# THE RECORDS:
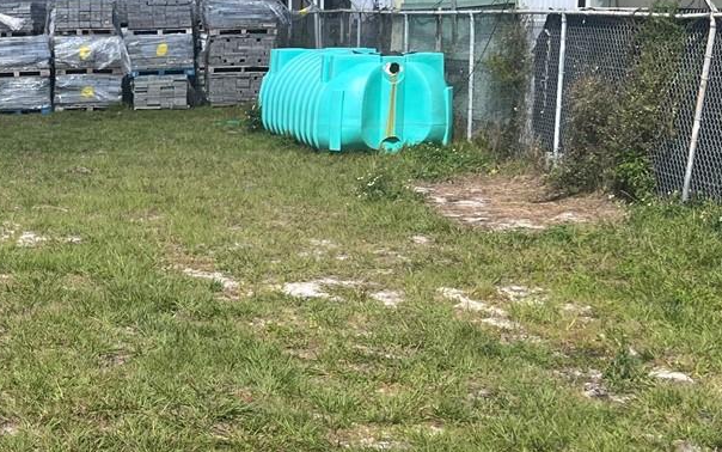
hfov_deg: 27.4
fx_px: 1437
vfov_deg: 17.8
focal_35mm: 73
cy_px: 311
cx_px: 99
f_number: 1.5
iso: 50
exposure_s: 1/2457
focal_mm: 5.7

# PROBLEM DESCRIPTION:
What is needed is an exact reproduction of the data, pictures excluded.

# WRITTEN SOLUTION:
hfov_deg: 27.4
fx_px: 1437
vfov_deg: 17.8
focal_35mm: 73
cy_px: 311
cx_px: 99
f_number: 1.5
iso: 50
exposure_s: 1/2457
focal_mm: 5.7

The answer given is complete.